• [BRIEF]:
Can you repeat the part of the Russell, Minnesota article that opens with the words containing "City in Minnesota, United" and closes with "through the city.", substituting "laid out" for "platted"?

• [DOCUMENT SEGMENT]:
=== Begin Enclosure ===

- Location of Russell, Minnesota
- Coordinates: 44°19′12″N 95°56′51″W﻿ / ﻿44.32000°N 95.94750°W
- Country: United States
- State: Minnesota
- County: Lyon

Government
- • Type: Mayor – Council
- • Mayor: Roger Hook^{[citation needed]}

Area
- • Total: 0.97 sq mi (2.52 km^{2})
- • Land: 0.92 sq mi (2.38 km^{2})
- • Water: 0.054 sq mi (0.14 km^{2})
- Elevation: 1,519 ft (463 m)

Population (2020)
- • Total: 348
- • Density: 379.3/sq mi (146.43/km^{2})
- Time zone: UTC-6 (Central (CST))
- • Summer (DST): UTC-5 (CDT)
- ZIP code: 56169
- Area code: 507
- FIPS code: 27-56428
- GNIS feature ID: 2396455
- Website: https://russellmn.gov/

= Russell, Minnesota =

City in Minnesota, United States

Russell is a city in Lyon County, Minnesota, United States. The population was 348 at the 2020 census.

==History==
Russell was platted in 1888, and named for Russell Spicer, the son of the settler credited with bringing the railroad to the community. A post office has been in operation at Russell since 1889. Russell was incorporated in 1898.

==Geography==
According to the United States Census Bureau, the city has a total area of 0.97 sqmi, of which 0.91 sqmi is land and 0.06 sqmi is water.

The Redwood River flows through the city.

=== End Enclosure ===

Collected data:

=== Begin Enclosure ===

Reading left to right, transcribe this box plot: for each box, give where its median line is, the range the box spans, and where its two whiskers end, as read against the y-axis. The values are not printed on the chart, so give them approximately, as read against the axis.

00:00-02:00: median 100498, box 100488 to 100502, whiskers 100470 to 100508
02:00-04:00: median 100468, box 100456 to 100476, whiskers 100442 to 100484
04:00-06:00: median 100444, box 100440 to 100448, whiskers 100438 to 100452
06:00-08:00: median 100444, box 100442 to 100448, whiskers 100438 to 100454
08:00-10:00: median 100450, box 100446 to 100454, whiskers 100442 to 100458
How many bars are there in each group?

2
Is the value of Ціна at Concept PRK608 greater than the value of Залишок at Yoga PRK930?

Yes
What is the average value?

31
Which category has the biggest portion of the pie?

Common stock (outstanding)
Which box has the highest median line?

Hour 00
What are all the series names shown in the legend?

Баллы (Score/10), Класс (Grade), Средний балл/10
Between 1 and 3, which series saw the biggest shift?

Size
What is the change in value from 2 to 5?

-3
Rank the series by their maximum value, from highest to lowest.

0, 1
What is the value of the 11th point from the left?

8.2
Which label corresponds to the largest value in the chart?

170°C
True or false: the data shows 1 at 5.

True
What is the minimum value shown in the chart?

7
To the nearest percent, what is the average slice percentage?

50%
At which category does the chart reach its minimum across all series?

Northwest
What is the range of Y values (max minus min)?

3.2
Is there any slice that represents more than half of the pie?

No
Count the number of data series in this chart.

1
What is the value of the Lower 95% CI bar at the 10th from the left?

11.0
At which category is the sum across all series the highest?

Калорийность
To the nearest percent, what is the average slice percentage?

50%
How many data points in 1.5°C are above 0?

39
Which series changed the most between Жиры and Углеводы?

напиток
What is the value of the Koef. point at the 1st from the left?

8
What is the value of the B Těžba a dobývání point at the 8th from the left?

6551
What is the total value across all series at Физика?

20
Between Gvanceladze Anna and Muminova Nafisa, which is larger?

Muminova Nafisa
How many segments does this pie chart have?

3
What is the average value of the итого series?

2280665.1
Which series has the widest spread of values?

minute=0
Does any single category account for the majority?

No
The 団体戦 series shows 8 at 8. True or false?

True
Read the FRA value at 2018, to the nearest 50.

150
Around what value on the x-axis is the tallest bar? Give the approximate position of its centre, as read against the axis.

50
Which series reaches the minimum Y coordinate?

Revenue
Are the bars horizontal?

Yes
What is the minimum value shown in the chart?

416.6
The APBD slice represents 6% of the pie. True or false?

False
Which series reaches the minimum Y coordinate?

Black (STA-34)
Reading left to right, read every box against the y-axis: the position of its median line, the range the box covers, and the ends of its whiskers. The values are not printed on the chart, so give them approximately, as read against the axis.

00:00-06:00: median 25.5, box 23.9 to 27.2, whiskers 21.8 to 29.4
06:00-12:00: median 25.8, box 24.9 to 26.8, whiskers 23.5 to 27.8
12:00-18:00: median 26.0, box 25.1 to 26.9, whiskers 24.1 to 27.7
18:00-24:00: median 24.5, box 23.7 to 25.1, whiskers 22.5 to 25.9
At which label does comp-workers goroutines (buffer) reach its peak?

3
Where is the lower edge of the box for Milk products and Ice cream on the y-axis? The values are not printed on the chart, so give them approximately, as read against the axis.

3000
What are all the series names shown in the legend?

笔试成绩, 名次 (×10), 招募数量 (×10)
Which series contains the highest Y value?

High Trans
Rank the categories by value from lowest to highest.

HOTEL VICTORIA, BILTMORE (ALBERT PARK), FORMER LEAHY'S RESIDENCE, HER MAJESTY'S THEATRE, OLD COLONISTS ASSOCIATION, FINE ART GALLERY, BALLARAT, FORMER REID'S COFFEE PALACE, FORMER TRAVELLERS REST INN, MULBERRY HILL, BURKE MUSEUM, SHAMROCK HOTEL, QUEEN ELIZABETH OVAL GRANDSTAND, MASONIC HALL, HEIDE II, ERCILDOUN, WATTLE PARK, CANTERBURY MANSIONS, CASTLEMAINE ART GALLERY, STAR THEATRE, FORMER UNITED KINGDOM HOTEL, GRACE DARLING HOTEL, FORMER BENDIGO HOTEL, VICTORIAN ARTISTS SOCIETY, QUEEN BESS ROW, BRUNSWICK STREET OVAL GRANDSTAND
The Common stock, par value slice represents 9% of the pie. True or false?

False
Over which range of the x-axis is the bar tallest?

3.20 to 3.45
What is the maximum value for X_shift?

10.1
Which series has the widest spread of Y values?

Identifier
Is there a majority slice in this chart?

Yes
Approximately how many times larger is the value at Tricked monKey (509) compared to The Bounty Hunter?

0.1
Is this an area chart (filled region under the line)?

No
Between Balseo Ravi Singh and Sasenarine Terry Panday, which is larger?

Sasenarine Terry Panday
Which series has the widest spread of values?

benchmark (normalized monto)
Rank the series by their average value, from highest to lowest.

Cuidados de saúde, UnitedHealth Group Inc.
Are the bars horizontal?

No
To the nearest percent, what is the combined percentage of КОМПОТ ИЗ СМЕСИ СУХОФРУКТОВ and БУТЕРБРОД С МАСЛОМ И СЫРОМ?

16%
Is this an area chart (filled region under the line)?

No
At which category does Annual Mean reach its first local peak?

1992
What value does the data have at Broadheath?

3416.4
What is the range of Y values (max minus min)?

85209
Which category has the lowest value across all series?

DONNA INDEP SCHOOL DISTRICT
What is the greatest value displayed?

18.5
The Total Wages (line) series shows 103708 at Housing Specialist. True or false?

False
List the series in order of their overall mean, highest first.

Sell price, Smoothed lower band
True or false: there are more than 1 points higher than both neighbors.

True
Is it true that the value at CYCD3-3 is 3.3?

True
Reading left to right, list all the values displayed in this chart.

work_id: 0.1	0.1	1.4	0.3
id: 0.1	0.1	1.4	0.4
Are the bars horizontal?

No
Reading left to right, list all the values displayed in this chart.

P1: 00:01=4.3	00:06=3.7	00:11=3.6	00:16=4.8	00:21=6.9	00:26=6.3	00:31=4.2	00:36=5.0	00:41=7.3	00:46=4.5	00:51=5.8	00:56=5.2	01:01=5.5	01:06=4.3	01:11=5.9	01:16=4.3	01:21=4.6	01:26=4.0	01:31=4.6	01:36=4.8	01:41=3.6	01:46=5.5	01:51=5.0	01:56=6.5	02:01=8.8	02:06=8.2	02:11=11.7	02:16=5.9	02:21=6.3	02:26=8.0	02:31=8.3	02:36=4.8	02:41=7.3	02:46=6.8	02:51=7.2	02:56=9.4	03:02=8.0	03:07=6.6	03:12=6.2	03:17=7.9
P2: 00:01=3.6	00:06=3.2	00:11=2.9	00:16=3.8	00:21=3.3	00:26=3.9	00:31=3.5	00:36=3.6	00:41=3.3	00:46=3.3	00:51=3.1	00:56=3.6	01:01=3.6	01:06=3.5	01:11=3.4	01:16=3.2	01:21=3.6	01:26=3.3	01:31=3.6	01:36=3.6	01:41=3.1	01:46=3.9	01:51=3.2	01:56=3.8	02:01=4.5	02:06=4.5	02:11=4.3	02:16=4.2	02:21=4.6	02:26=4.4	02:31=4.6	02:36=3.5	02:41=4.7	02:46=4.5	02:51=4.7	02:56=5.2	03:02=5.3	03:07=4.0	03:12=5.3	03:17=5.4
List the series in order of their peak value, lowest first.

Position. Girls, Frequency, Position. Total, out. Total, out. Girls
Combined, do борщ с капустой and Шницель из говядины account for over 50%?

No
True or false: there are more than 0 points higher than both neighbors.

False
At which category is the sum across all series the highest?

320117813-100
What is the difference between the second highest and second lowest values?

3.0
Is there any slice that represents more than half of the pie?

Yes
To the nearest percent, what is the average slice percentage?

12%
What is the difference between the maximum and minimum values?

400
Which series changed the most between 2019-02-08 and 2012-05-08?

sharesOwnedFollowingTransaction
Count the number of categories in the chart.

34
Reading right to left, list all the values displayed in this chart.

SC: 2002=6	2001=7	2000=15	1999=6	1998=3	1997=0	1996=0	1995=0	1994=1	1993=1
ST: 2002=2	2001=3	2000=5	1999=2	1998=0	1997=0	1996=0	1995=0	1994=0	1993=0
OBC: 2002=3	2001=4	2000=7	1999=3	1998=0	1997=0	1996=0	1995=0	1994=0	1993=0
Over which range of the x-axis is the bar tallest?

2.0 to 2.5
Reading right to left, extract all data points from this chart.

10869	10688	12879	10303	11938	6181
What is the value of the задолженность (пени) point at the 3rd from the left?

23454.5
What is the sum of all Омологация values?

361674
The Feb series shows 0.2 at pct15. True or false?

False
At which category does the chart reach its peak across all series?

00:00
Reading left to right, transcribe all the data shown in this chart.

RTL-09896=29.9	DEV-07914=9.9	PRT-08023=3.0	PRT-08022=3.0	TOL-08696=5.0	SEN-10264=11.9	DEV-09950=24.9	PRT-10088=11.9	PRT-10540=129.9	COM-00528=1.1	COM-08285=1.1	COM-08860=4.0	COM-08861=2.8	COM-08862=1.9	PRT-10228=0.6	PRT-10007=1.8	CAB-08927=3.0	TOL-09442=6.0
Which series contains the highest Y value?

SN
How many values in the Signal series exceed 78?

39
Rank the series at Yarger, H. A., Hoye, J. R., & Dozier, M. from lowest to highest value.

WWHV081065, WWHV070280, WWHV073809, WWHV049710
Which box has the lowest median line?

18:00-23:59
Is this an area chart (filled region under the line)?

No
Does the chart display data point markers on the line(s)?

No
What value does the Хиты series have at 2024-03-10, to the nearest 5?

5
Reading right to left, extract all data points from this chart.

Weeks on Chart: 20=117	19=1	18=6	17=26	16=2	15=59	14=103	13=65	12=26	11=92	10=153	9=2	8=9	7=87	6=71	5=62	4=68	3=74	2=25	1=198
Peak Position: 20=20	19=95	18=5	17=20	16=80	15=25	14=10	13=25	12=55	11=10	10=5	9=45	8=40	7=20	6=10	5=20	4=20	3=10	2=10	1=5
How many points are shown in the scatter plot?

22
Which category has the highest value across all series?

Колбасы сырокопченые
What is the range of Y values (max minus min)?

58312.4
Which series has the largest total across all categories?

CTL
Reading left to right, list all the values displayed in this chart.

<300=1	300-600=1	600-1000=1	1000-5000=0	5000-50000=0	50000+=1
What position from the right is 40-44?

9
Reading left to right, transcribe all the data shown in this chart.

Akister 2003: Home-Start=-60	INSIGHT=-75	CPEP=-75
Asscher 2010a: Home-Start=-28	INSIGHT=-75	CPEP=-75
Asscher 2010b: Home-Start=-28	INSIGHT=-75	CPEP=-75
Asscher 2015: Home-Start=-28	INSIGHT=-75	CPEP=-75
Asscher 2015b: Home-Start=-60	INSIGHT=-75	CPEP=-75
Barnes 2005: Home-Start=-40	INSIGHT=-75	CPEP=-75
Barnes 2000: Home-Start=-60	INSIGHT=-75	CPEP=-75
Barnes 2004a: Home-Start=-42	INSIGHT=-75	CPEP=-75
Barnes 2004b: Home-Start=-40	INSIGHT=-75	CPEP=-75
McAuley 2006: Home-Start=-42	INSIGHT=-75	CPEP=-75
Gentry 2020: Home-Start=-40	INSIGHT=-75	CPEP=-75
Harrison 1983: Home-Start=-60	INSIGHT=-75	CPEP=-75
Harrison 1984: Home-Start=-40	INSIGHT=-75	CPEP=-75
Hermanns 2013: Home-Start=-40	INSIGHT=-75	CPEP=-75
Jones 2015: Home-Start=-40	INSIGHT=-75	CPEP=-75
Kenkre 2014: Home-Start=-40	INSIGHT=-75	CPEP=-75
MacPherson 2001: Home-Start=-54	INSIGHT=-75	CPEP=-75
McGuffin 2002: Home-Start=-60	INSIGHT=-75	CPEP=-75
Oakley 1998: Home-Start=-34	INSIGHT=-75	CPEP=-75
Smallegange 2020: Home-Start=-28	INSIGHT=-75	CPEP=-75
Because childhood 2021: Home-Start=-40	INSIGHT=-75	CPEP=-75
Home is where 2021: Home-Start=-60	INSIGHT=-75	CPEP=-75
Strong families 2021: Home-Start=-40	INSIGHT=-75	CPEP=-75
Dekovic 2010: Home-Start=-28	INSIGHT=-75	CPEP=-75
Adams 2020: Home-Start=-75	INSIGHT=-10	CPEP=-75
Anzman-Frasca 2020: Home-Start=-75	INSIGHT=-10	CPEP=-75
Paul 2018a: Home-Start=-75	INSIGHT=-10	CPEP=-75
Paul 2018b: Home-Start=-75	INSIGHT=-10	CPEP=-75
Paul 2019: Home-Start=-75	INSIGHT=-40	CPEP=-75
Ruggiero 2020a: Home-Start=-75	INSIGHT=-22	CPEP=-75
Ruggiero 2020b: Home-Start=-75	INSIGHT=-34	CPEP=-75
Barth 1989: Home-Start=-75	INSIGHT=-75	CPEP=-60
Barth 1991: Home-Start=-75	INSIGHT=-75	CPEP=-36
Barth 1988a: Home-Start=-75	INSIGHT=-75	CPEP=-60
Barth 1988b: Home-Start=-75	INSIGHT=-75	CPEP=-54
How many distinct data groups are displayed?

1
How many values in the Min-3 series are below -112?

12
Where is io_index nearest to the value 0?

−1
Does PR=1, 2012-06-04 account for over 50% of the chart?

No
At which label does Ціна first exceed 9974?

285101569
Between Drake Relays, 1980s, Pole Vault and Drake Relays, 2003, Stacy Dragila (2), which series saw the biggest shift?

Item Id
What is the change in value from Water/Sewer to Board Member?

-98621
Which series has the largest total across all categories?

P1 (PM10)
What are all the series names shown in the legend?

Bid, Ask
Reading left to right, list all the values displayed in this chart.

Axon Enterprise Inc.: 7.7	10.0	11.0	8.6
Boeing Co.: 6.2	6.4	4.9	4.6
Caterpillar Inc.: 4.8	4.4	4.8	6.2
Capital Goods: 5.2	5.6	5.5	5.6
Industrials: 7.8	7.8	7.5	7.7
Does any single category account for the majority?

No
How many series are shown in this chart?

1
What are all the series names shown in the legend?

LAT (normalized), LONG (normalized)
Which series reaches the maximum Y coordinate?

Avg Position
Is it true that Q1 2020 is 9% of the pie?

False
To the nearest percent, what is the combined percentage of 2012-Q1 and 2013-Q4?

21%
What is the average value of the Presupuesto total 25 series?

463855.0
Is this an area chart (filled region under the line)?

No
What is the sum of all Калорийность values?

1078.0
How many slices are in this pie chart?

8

=== End Enclosure ===

• [EXERCISE RESULT]:
City in Minnesota, United States

Russell is a city in Lyon County, Minnesota, United States. The population was 348 at the 2020 census.

==History==
Russell was laid out in 1888, and named for Russell Spicer, the son of the settler credited with bringing the railroad to the community. A post office has been in operation at Russell since 1889. Russell was incorporated in 1898.

==Geography==
According to the United States Census Bureau, the city has a total area of 0.97 sqmi, of which 0.91 sqmi is land and 0.06 sqmi is water.

The Redwood River flows through the city.